[[ SOURCE RECORDS, beginning ]]
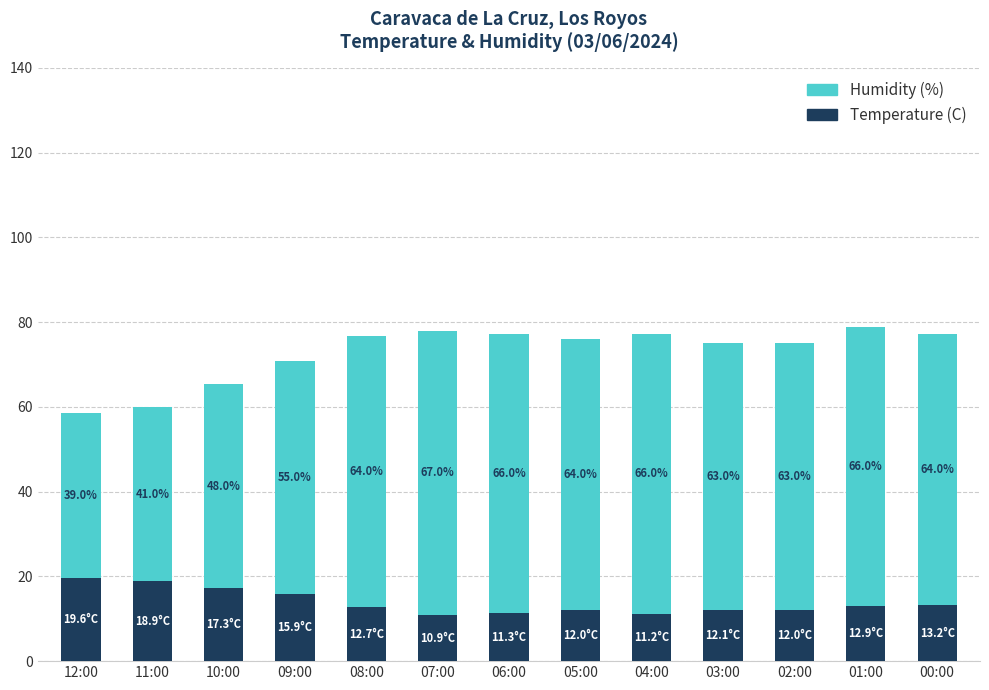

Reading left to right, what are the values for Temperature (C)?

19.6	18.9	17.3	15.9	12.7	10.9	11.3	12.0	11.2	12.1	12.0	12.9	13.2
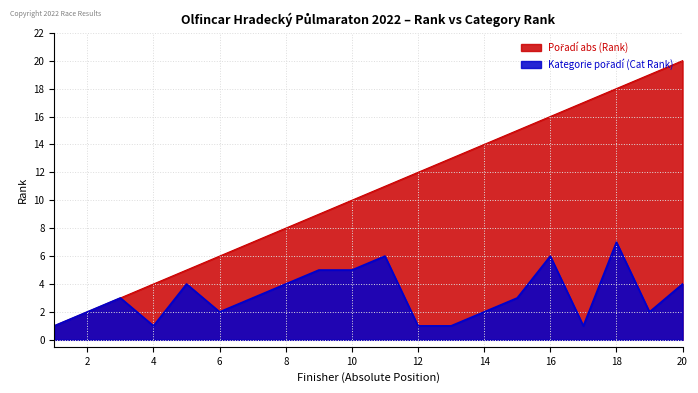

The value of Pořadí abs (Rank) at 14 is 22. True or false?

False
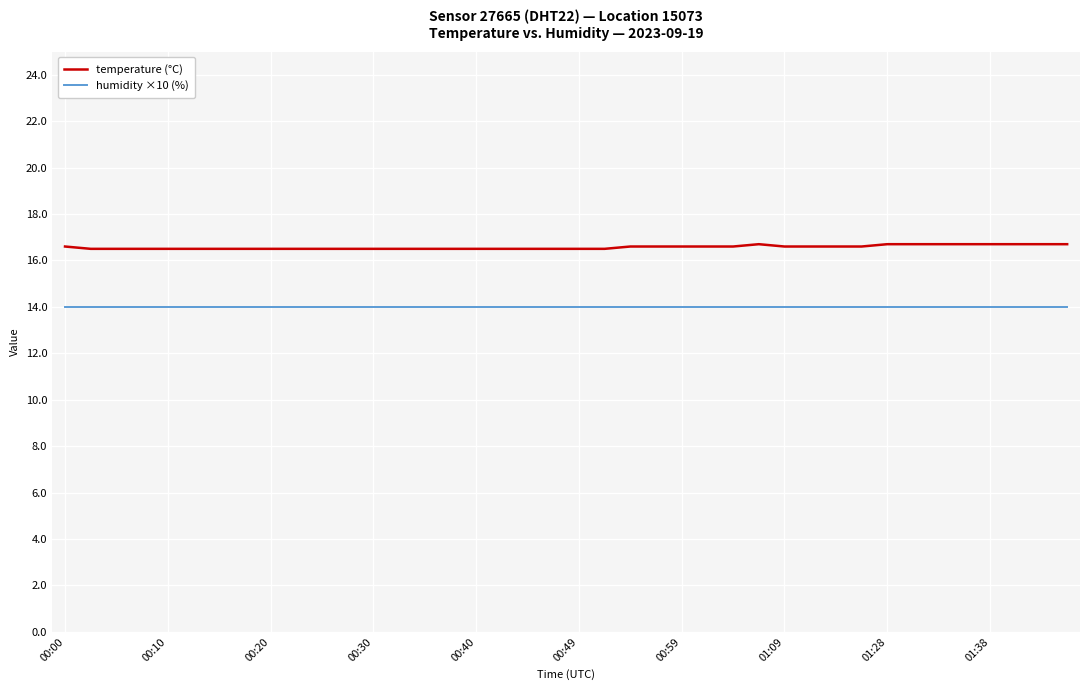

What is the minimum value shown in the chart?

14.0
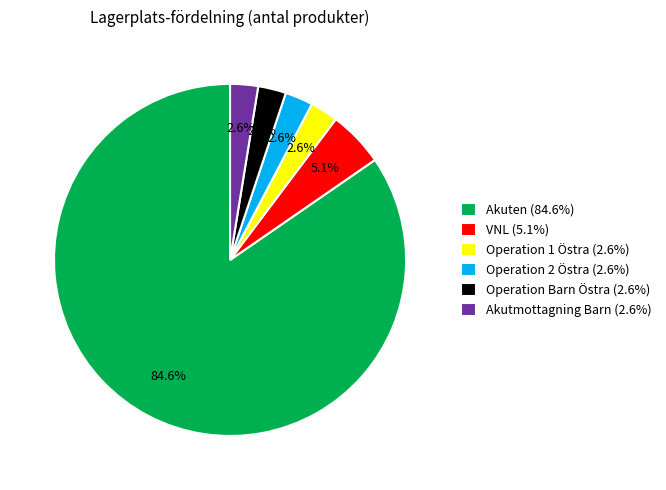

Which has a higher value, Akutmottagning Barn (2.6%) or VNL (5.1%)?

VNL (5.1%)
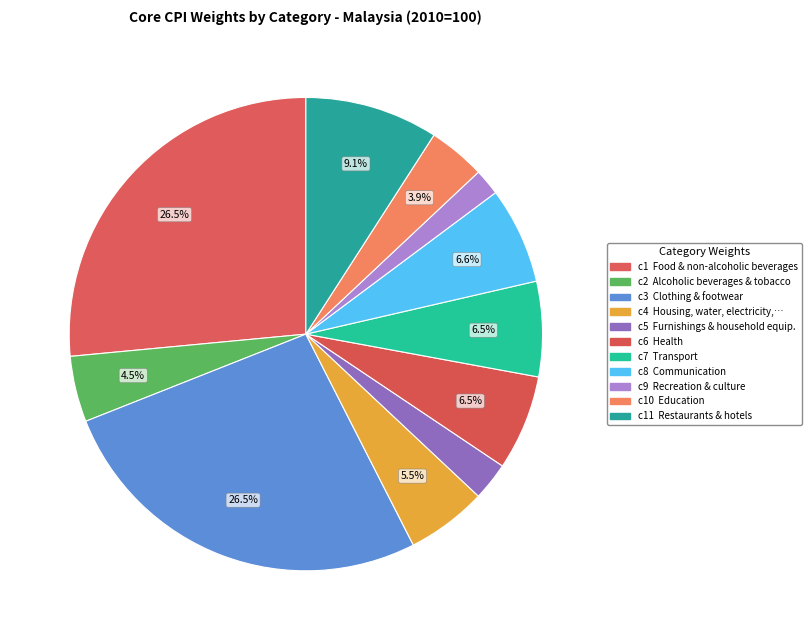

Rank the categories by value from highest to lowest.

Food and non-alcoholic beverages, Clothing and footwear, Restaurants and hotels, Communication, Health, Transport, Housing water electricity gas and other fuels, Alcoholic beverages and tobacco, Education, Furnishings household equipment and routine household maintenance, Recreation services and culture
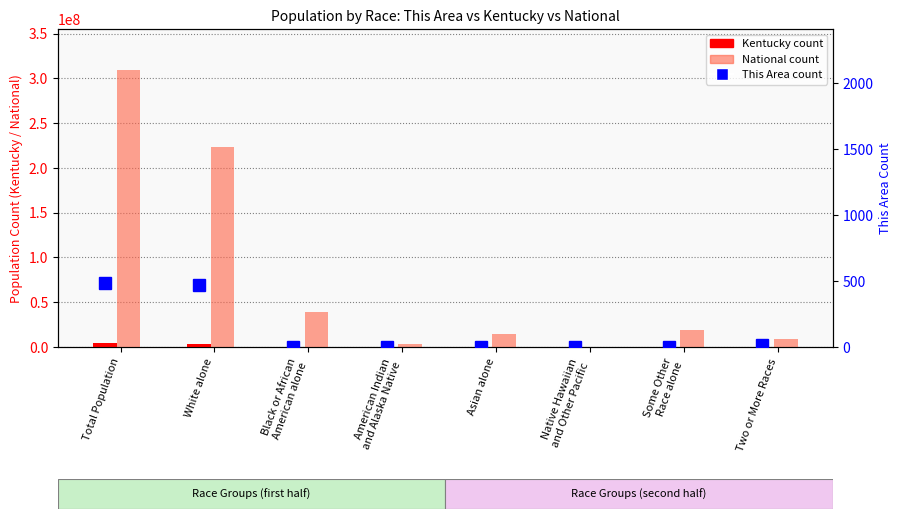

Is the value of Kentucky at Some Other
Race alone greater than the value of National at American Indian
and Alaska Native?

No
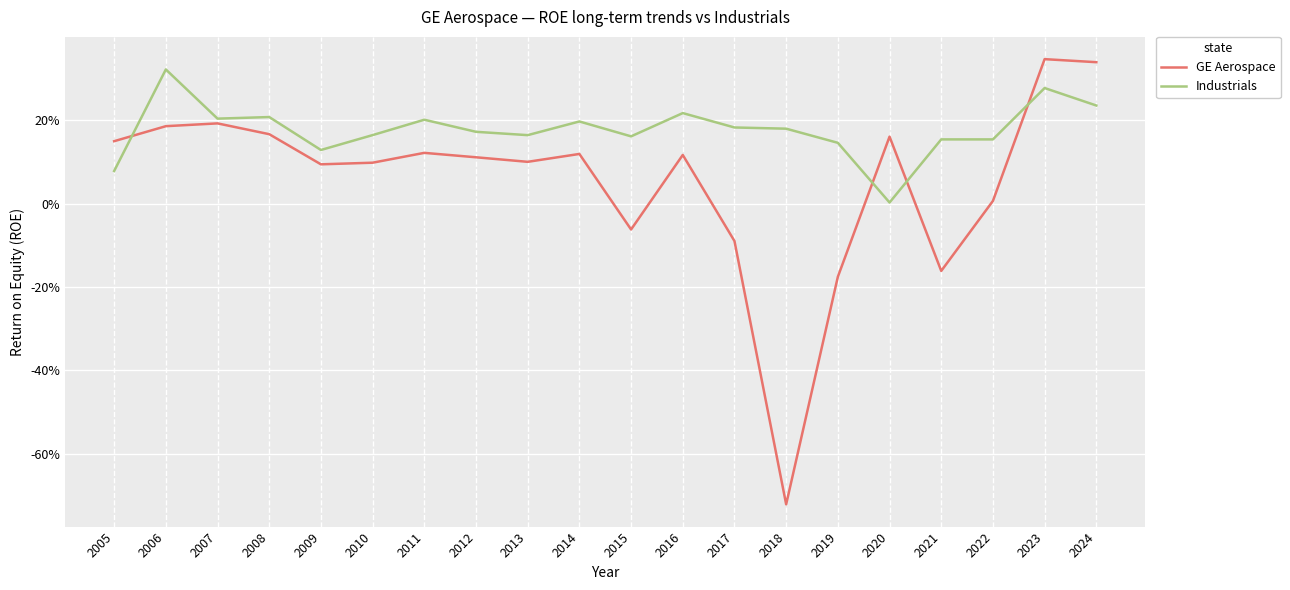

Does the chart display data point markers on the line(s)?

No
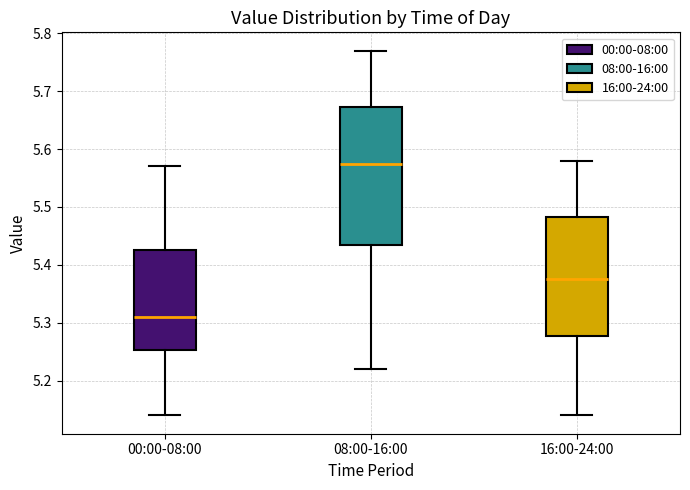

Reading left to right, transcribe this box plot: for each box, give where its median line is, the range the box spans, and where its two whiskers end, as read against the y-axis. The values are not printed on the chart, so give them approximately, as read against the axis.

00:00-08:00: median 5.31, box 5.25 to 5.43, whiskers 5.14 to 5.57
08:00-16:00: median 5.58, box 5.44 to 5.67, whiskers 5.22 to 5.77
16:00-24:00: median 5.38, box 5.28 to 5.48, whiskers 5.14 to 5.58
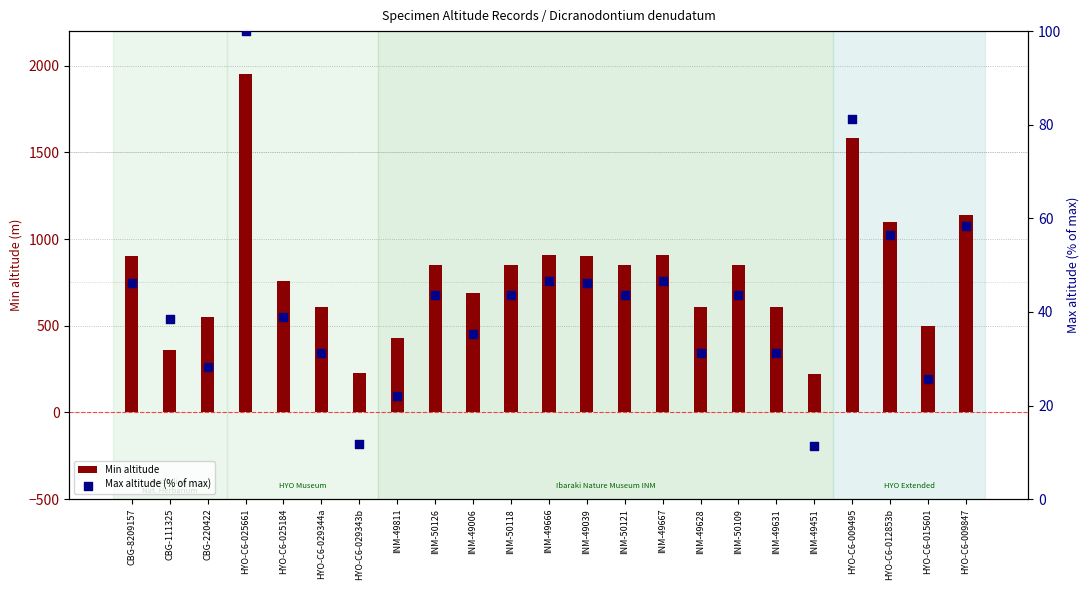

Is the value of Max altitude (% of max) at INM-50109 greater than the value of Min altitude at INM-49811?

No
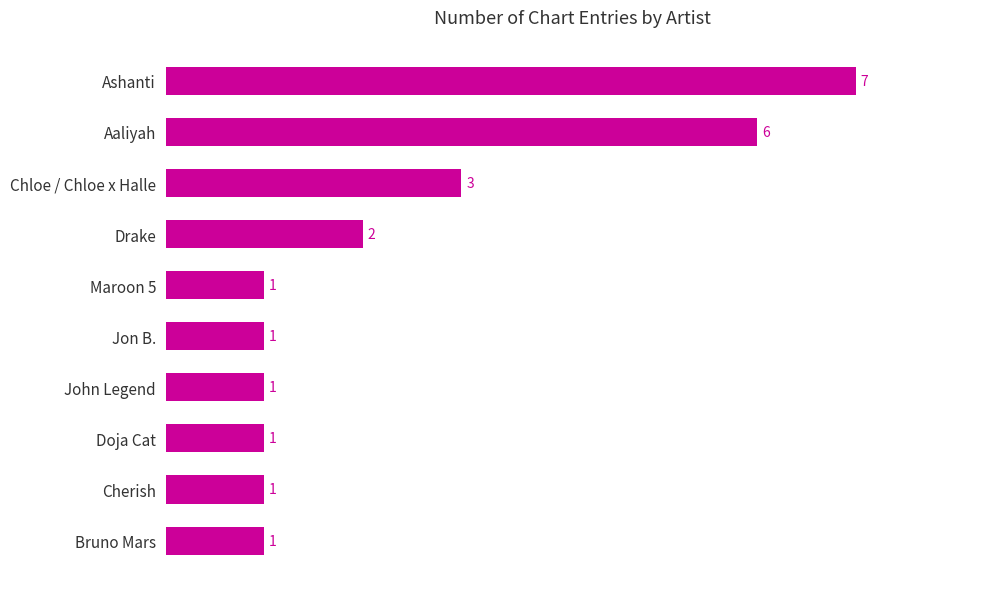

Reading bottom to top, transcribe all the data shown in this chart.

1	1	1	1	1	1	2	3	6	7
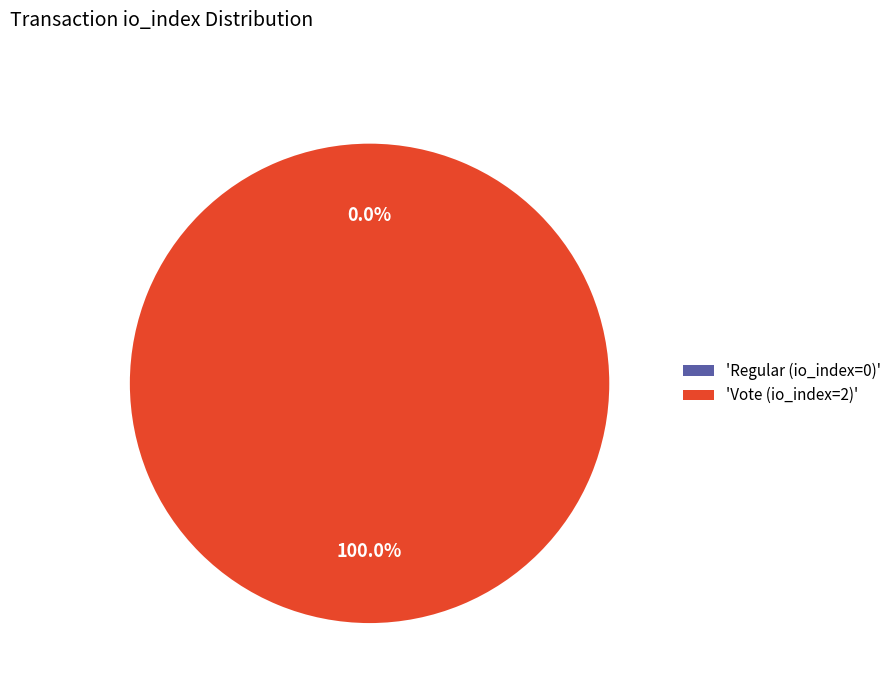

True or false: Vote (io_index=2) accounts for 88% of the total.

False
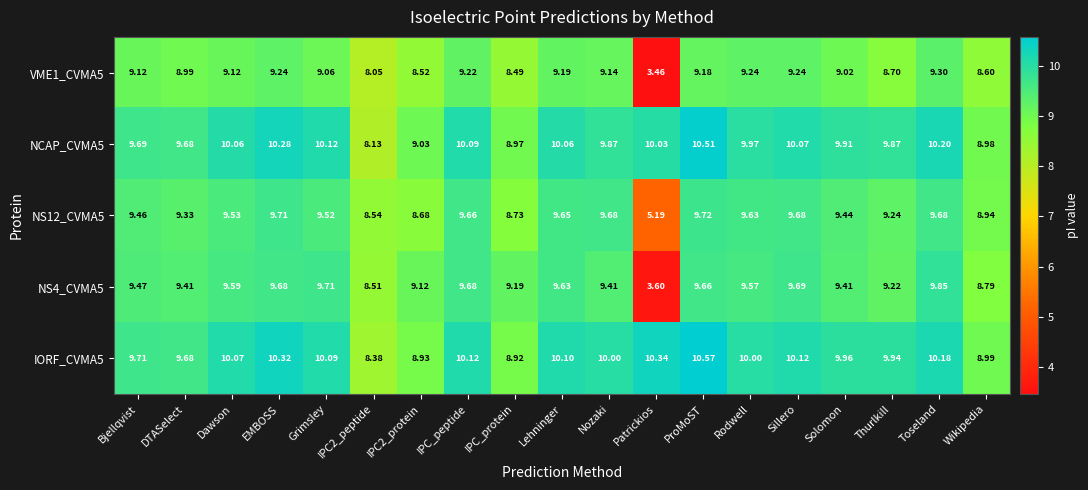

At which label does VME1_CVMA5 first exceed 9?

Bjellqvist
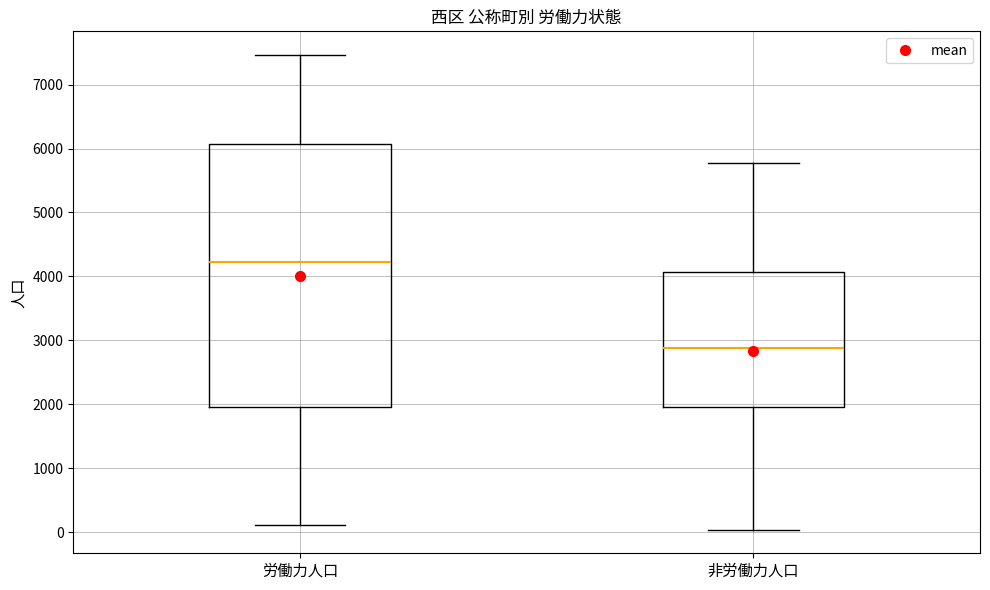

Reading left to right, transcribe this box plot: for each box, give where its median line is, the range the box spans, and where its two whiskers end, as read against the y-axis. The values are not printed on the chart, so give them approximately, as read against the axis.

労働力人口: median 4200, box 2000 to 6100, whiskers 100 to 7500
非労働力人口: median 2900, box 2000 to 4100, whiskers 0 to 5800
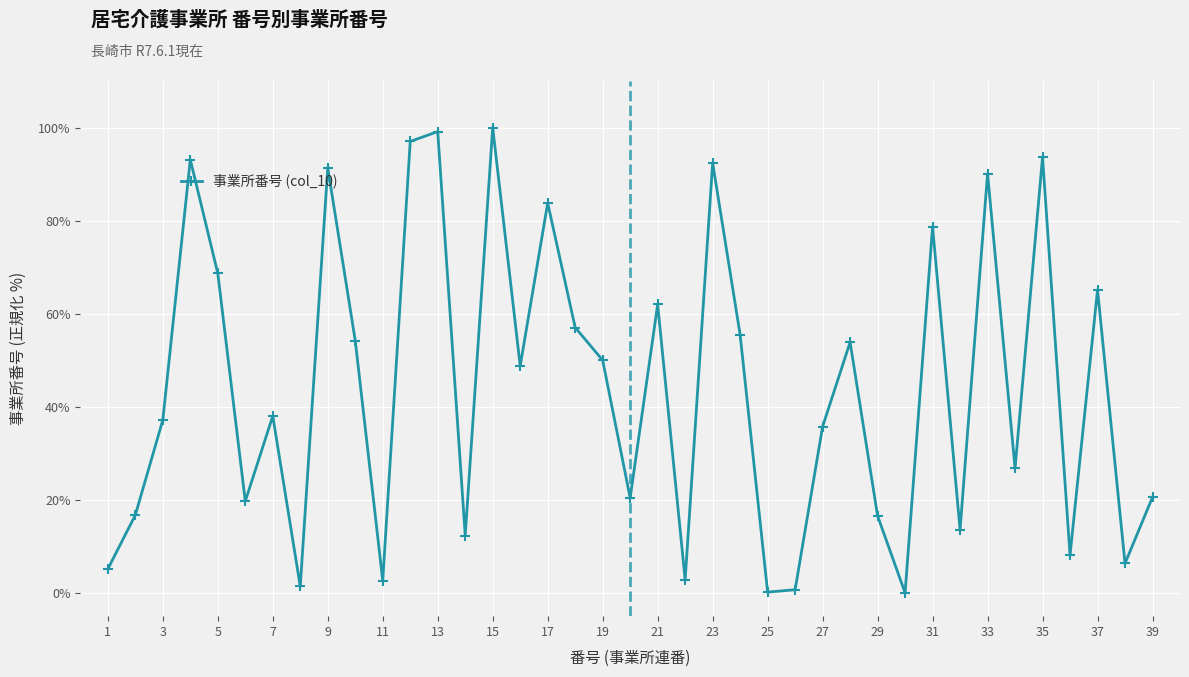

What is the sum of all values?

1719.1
[[ SOURCE RECORDS, end ]]
**INSTRUCTION**
List every line in the data above that contains the word "chart".

**RESPONSE AREA**
What is the minimum value shown in the chart?
Does the chart display data point markers on the line(s)?
Reading left to right, transcribe this box plot: for each box, give where its median line is, the range the box spans, and where its two whiskers end, as read against the y-axis. The values are not printed on the chart, so give them approximately, as read against the axis.
Reading bottom to top, transcribe all the data shown in this chart.
Reading left to right, transcribe this box plot: for each box, give where its median line is, the range the box spans, and where its two whiskers end, as read against the y-axis. The values are not printed on the chart, so give them approximately, as read against the axis.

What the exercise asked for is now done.